Dataset excerpts:
__________

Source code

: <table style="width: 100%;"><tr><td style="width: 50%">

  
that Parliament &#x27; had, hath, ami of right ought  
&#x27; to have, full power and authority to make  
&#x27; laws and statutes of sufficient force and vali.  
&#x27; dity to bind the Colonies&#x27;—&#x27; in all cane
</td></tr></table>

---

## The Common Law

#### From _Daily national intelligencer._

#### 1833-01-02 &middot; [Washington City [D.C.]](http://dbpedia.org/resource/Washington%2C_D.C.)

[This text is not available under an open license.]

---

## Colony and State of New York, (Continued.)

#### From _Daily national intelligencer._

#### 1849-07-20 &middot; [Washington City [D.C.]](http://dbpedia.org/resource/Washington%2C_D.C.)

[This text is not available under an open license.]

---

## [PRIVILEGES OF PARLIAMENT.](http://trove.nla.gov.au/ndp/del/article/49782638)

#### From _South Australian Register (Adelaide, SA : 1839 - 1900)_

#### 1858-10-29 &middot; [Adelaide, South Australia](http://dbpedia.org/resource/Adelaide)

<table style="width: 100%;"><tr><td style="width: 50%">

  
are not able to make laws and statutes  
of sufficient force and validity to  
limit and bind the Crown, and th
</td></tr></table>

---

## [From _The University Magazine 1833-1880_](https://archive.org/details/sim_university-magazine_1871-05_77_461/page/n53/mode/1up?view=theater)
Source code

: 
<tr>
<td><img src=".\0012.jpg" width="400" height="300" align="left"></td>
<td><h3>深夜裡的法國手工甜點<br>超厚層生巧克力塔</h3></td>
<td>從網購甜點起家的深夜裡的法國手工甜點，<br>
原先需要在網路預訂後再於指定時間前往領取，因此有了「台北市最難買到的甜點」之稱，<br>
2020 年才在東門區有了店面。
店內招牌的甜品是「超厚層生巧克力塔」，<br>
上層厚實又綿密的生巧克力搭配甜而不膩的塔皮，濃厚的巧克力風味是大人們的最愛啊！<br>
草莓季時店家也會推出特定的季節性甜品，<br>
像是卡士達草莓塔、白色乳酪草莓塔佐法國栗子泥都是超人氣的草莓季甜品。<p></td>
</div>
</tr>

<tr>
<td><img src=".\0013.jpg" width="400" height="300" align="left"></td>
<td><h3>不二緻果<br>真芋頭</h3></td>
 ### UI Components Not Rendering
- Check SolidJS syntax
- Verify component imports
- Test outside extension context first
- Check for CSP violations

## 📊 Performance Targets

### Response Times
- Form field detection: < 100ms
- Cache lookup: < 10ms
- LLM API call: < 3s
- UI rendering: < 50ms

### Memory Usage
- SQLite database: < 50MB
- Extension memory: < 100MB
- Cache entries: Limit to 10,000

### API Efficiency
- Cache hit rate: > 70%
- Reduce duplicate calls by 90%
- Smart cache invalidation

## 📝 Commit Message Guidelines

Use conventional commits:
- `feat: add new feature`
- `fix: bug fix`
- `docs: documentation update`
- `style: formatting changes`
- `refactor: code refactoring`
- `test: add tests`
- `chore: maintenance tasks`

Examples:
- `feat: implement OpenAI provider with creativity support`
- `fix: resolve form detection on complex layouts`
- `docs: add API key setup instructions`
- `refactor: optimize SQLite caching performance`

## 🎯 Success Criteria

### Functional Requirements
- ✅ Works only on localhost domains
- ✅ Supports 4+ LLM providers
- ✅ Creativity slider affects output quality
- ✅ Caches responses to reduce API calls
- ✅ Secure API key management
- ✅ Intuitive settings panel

__________

Task requirements:
Copy the rows above word for word, from their very first line through the line that contains "#### 1833-01-02 &middot;", including that line.

Answer box:
Source code

: <table style="width: 100%;"><tr><td style="width: 50%">

  
that Parliament &#x27; had, hath, ami of right ought  
&#x27; to have, full power and authority to make  
&#x27; laws and statutes of sufficient force and vali.  
&#x27; dity to bind the Colonies&#x27;—&#x27; in all cane
</td></tr></table>

---

## The Common Law

#### From _Daily national intelligencer._

#### 1833-01-02 &middot; [Washington City [D.C.]](http://dbpedia.org/resource/Washington%2C_D.C.)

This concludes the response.